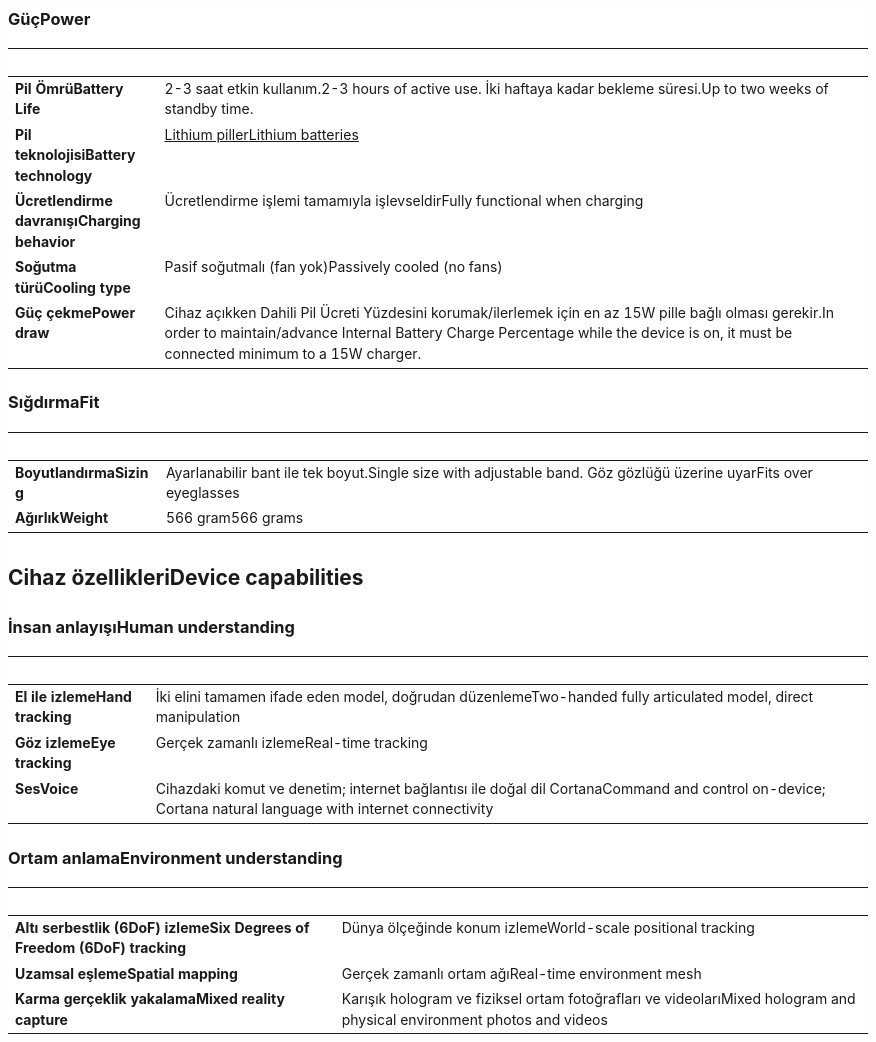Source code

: ### <a name="power"></a><span data-ttu-id="dc6aa-188">Güç</span><span class="sxs-lookup"><span data-stu-id="dc6aa-188">Power</span></span>

|   | &nbsp; |
|---|---|
| <span data-ttu-id="dc6aa-189">**Pil Ömrü**</span><span class="sxs-lookup"><span data-stu-id="dc6aa-189">**Battery Life**</span></span> | <span data-ttu-id="dc6aa-190">2-3 saat etkin kullanım.</span><span class="sxs-lookup"><span data-stu-id="dc6aa-190">2-3 hours of active use.</span></span> <span data-ttu-id="dc6aa-191">İki haftaya kadar bekleme süresi.</span><span class="sxs-lookup"><span data-stu-id="dc6aa-191">Up to two weeks of standby time.</span></span> |
| <span data-ttu-id="dc6aa-192">**Pil teknolojisi**</span><span class="sxs-lookup"><span data-stu-id="dc6aa-192">**Battery technology**</span></span> | [<span data-ttu-id="dc6aa-193">Lithium piller</span><span class="sxs-lookup"><span data-stu-id="dc6aa-193">Lithium batteries</span></span>](https://www.microsoft.com/download/details.aspx?id=43388) |
| <span data-ttu-id="dc6aa-194">**Ücretlendirme davranışı**</span><span class="sxs-lookup"><span data-stu-id="dc6aa-194">**Charging behavior**</span></span> | <span data-ttu-id="dc6aa-195">Ücretlendirme işlemi tamamıyla işlevseldir</span><span class="sxs-lookup"><span data-stu-id="dc6aa-195">Fully functional when charging</span></span> |
| <span data-ttu-id="dc6aa-196">**Soğutma türü**</span><span class="sxs-lookup"><span data-stu-id="dc6aa-196">**Cooling type**</span></span> | <span data-ttu-id="dc6aa-197">Pasif soğutmalı (fan yok)</span><span class="sxs-lookup"><span data-stu-id="dc6aa-197">Passively cooled (no fans)</span></span> |
| <span data-ttu-id="dc6aa-198">**Güç çekme**</span><span class="sxs-lookup"><span data-stu-id="dc6aa-198">**Power draw**</span></span> | <span data-ttu-id="dc6aa-199">Cihaz açıkken Dahili Pil Ücreti Yüzdesini korumak/ilerlemek için en az 15W pille bağlı olması gerekir.</span><span class="sxs-lookup"><span data-stu-id="dc6aa-199">In order to maintain/advance Internal Battery Charge Percentage while the device is on, it must be connected minimum to a 15W charger.</span></span> |

### <a name="fit"></a><span data-ttu-id="dc6aa-200">Sığdırma</span><span class="sxs-lookup"><span data-stu-id="dc6aa-200">Fit</span></span>

|   | &nbsp; |
|---|---|
| <span data-ttu-id="dc6aa-201">**Boyutlandırma**</span><span class="sxs-lookup"><span data-stu-id="dc6aa-201">**Sizing**</span></span> | <span data-ttu-id="dc6aa-202">Ayarlanabilir bant ile tek boyut.</span><span class="sxs-lookup"><span data-stu-id="dc6aa-202">Single size with adjustable band.</span></span>  <span data-ttu-id="dc6aa-203">Göz gözlüğü üzerine uyar</span><span class="sxs-lookup"><span data-stu-id="dc6aa-203">Fits over eyeglasses</span></span> |
| <span data-ttu-id="dc6aa-204">**Ağırlık**</span><span class="sxs-lookup"><span data-stu-id="dc6aa-204">**Weight**</span></span> | <span data-ttu-id="dc6aa-205">566 gram</span><span class="sxs-lookup"><span data-stu-id="dc6aa-205">566 grams</span></span> |

## <a name="device-capabilities"></a><span data-ttu-id="dc6aa-206">Cihaz özellikleri</span><span class="sxs-lookup"><span data-stu-id="dc6aa-206">Device capabilities</span></span>

### <a name="human-understanding"></a><span data-ttu-id="dc6aa-207">İnsan anlayışı</span><span class="sxs-lookup"><span data-stu-id="dc6aa-207">Human understanding</span></span>

|   | &nbsp; |
|---|---|
| <span data-ttu-id="dc6aa-208">**El ile izleme**</span><span class="sxs-lookup"><span data-stu-id="dc6aa-208">**Hand tracking**</span></span> | <span data-ttu-id="dc6aa-209">İki elini tamamen ifade eden model, doğrudan düzenleme</span><span class="sxs-lookup"><span data-stu-id="dc6aa-209">Two-handed fully articulated model, direct manipulation</span></span> |
| <span data-ttu-id="dc6aa-210">**Göz izleme**</span><span class="sxs-lookup"><span data-stu-id="dc6aa-210">**Eye tracking**</span></span> | <span data-ttu-id="dc6aa-211">Gerçek zamanlı izleme</span><span class="sxs-lookup"><span data-stu-id="dc6aa-211">Real-time tracking</span></span> |
| <span data-ttu-id="dc6aa-212">**Ses**</span><span class="sxs-lookup"><span data-stu-id="dc6aa-212">**Voice**</span></span> | <span data-ttu-id="dc6aa-213">Cihazdaki komut ve denetim; internet bağlantısı ile doğal dil Cortana</span><span class="sxs-lookup"><span data-stu-id="dc6aa-213">Command and control on-device; Cortana natural language with internet connectivity</span></span> |

### <a name="environment-understanding"></a><span data-ttu-id="dc6aa-214">Ortam anlama</span><span class="sxs-lookup"><span data-stu-id="dc6aa-214">Environment understanding</span></span>

|   | &nbsp; |
|---|---|
| <span data-ttu-id="dc6aa-215">**Altı serbestlik (6DoF) izleme**</span><span class="sxs-lookup"><span data-stu-id="dc6aa-215">**Six Degrees of Freedom (6DoF) tracking**</span></span> | <span data-ttu-id="dc6aa-216">Dünya ölçeğinde konum izleme</span><span class="sxs-lookup"><span data-stu-id="dc6aa-216">World-scale positional tracking</span></span> |
| <span data-ttu-id="dc6aa-217">**Uzamsal eşleme**</span><span class="sxs-lookup"><span data-stu-id="dc6aa-217">**Spatial mapping**</span></span> | <span data-ttu-id="dc6aa-218">Gerçek zamanlı ortam ağı</span><span class="sxs-lookup"><span data-stu-id="dc6aa-218">Real-time environment mesh</span></span> |
| <span data-ttu-id="dc6aa-219">**Karma gerçeklik yakalama**</span><span class="sxs-lookup"><span data-stu-id="dc6aa-219">**Mixed reality capture**</span></span> | <span data-ttu-id="dc6aa-220">Karışık hologram ve fiziksel ortam fotoğrafları ve videoları</span><span class="sxs-lookup"><span data-stu-id="dc6aa-220">Mixed hologram and physical environment photos and videos</span></span> |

* [PROBLEM DETAILS]:
Return every line in the rows above that contains the string "understanding", copying each of those lines in full.

* [SOLUTION FOR THIS PROBLEM]:
### <a name="human-understanding"></a><span data-ttu-id="dc6aa-207">İnsan anlayışı</span><span class="sxs-lookup"><span data-stu-id="dc6aa-207">Human understanding</span></span>
### <a name="environment-understanding"></a><span data-ttu-id="dc6aa-214">Ortam anlama</span><span class="sxs-lookup"><span data-stu-id="dc6aa-214">Environment understanding</span></span>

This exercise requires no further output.